■ **Reading passage**
Marine animals and birds mistake the debris for food and consume chunks of these harmful materials. These animals eat to survive, but end up dying from their meals. If they do not mistake the trash for food, the animals are still in danger of getting trapped or strangled by the scraps of plastic.
Marine creatures that live at the bottom of the ocean die from not getting the sunlight they need due to the large pile blocking it.
The trash heap is not the fault of any one continent. The entire world is accountable. “Because the Great Pacific Garbage Patch is so far from any country’s coastline, no nation will take responsibility or provide the funding to clean it up,” a National Geographic article reported.
Cleaning up the heap of waste will be difficult. Shelp said, “It will require a very costly effort to protect the already pollution damaged Pacific coastline.”
People like Chris Jordan, an artist and green activist, and Charles Moore, who dis- covered this garbage patch in 1997, will make sure people are aware of the problems of waste management if habits do not change.

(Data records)
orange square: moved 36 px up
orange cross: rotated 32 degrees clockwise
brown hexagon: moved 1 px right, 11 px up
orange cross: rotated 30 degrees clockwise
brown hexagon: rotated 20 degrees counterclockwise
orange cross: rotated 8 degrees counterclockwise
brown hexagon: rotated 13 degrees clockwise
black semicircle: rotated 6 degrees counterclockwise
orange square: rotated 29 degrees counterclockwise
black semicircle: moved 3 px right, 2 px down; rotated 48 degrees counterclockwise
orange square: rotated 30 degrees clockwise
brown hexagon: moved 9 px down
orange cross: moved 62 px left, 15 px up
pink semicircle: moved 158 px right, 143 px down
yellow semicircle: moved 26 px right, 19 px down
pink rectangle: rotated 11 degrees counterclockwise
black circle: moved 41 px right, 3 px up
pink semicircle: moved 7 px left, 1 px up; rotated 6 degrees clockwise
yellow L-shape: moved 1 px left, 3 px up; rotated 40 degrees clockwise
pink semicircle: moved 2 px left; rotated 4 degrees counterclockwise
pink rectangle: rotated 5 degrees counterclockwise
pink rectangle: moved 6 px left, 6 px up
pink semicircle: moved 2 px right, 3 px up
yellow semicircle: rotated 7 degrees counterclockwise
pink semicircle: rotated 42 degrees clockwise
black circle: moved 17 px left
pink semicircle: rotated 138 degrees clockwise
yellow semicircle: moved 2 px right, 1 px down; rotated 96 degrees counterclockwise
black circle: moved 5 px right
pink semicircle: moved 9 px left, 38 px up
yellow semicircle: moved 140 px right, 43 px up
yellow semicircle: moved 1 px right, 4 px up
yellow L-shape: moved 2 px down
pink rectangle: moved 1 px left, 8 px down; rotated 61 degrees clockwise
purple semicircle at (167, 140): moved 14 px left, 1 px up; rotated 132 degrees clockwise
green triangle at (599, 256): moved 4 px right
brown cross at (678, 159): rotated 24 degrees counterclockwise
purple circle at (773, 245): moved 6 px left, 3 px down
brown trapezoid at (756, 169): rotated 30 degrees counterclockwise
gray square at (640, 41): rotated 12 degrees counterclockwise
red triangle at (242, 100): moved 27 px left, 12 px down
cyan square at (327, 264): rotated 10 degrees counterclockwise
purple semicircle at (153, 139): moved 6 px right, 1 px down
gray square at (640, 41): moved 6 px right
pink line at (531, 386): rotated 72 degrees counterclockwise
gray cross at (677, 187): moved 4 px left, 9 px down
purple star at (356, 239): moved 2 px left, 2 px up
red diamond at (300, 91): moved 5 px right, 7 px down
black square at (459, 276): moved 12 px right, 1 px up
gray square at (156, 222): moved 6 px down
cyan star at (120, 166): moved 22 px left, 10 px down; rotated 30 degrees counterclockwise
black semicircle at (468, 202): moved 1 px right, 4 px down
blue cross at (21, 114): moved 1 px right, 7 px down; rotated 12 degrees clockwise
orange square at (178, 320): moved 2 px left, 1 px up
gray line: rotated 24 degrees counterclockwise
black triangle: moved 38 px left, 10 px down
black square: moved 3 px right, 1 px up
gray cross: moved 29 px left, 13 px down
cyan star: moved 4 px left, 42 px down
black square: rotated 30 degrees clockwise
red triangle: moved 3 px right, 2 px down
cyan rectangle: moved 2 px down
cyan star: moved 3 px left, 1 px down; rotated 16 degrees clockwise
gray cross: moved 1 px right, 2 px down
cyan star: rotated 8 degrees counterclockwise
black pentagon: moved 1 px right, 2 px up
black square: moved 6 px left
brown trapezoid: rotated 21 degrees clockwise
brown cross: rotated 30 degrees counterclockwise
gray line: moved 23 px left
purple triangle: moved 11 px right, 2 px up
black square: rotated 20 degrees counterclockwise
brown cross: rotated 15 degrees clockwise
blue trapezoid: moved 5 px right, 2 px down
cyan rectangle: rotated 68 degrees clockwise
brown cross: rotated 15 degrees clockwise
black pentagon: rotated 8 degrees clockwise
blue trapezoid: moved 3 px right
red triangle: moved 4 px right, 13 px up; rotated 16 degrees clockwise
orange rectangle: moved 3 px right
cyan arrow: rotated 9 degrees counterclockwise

■ **Written problem A**
Decide whether each statement below agrees with the passage on the Great Pacific Garbage Patch. For each, answer yes or no and quote the words of the passage that settle it.
(i) Creatures living at the bottom of the ocean die because the pile of trash blocks the sunlight they need.
(ii) A single continent is responsible for the trash heap.
(iii) Cleaning up the heap of waste will be easy.
■ **Written problem B**
Write a continuation of the passage on the Great Pacific Garbage Patch, picking up after its final sentence.

■ **Expected answer A**
(i) Yes: "Marine creatures that live at the bottom of the ocean die from not getting the sunlight they need due to the large pile blocking it."
(ii) No: "The trash heap is not the fault of any one continent."
(iii) No: "Cleaning up the heap of waste will be difficult."

■ **Expected answer B**
In 2009, Jordan traveled to Midway Atoll, an island halfway between Asia and North America that is home to nesting seabirds.
The island is surrounded by the Pacific Ocean and is suffering from the leftovers of human consumption. While at the site, Jordan witnessed the decomposition of birds and chicks. He observed bottle caps, lighters, plastic chunks and other harmful debris in the stomachs of the dead seabirds.
In a National Geographic article, Chris Dinesen Rogers said, “The EPA [Environmental Protection Agency] estimates that more than 100,000 marine mammals die each year from ingestion or entanglement with floating plastic debris.
Recycling plastic helps keep these hazardous substances away from wildlife, while humans also benefit from clean beaches and wetlands.”